Extract to read ::

I am doing a process using csv files like this
df = spark.read.csv(path = '/mycsv.csv', header = True)
then saving to db
%sql
CREATE DATABASE IF NOT EXISTS MY_DB
and
df.write.saveAsTable("MY_DB.mycsv")
it's working fine
now In case of parquet I am doing somehow same
df = spark.read.format("parquet").load(path = '/sample.parquet', header = True)
then
df.write.saveAsTable("MY_DB.sample")
and it's giving me error
AnalysisException
AnalysisException:
Found invalid character(s) among " ,;{}()\n\t=" in the column names of your
schema.
Please enable column mapping by setting table property 'delta.columnMapping.mode' to 'name'.
For more details, refer to https://learn.microsoft.com/azure/databricks/delta/delta-column-mapping
Or you can use alias to rename it.
what it means ?
UPDATE
on print schema on parquet file it is showing
root
|-- Region: string (nullable = true)
|-- Country: string (nullable = true)
|-- Item Type: string (nullable = true)
|-- Sales Channel/test: string (nullable = true)
|-- Order Priority: string (nullable = true)
|-- Order Date: date (nullable = true)
|-- Order ID: integer (nullable = true)
|-- Ship Date: date (nullable = true)
|-- Units Sold: integer (nullable = true)
|-- Unit Price: double (nullable = true)
|-- Unit Cost: double (nullable = true)
|-- Total Revenue: double (nullable = true)

Given information ::
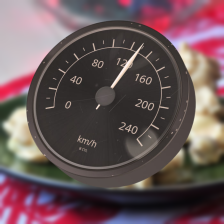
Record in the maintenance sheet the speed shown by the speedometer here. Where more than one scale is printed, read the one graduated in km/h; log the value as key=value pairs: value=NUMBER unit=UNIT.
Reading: value=130 unit=km/h
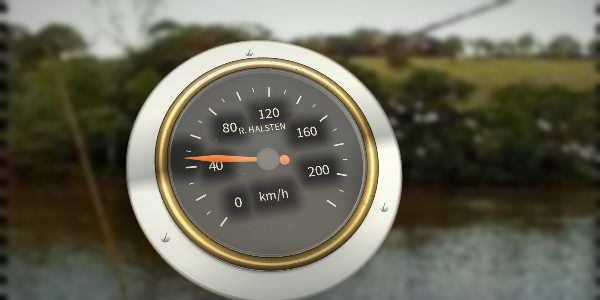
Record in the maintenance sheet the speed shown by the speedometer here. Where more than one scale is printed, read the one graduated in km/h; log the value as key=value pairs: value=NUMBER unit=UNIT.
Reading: value=45 unit=km/h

Tasks to perform ::
1) From the Spark table question, extract the passage starting at "it's working fine" up to and including "property 'delta.columnMapping.mode' to 'name'.".
2) Extend the Spark table question, picking up right after its last line.

Responses to the exercise ::
1)
it's working fine
now In case of parquet I am doing somehow same
df = spark.read.format("parquet").load(path = '/sample.parquet', header = True)
then
df.write.saveAsTable("MY_DB.sample")
and it's giving me error
AnalysisException
AnalysisException:
Found invalid character(s) among " ,;{}()\n\t=" in the column names of your
schema.
Please enable column mapping by setting table property 'delta.columnMapping.mode' to 'name'.

2)
|-- Total Cost: double (nullable = true)
|-- Total Profit: double (nullable = true)
and for csv file it is showing (it is diff file and parquet is diff file)
root
|-- HashKey: string (nullable = true)
|-- GLKey: string (nullable = true)
|-- AccountingDateKey: string (nullable = true)
|-- MainAccountKey: string (nullable = true)
|-- LocationKey: string (nullable = true)
|-- BusinessUnitKey: string (nullable = true)
|-- DepartmentKey: string (nullable = true)
|-- CompanyKey: string (nullable = true)
|-- FinancialHierarchyKey: string (nullable = true)
|-- FinancialSLIDKey: string (nullable = true)
|-- FinancialTaxKey: string (nullable = true)
|-- FinancialPayrollKey: string (nullable = true)
|-- FinancialCustomerKey: string (nullable = true)
|-- FinancialVendorKey: string (nullable = true)
|-- FinancialBankKey: string (nullable = true)
|-- FinancialInventoryKey: string (nullable = true)
|-- FinancialIntangiblesKey: string (nullable = true)
|-- FinancialBankSubKey: string (nullable = true)
|-- DimGLKey: string (nullable = true)
|-- DWCreatedDateTime: string (nullable = true)
there is a issue in columns name which were creating issue . after using select in conjunction with a list comprehension it should now returning name of columns as Item_Type
from pyspark.sql import functions as F
renamed_df = df.select([F.col(col).alias(col.replace(' ', '_')) for col in df.columns])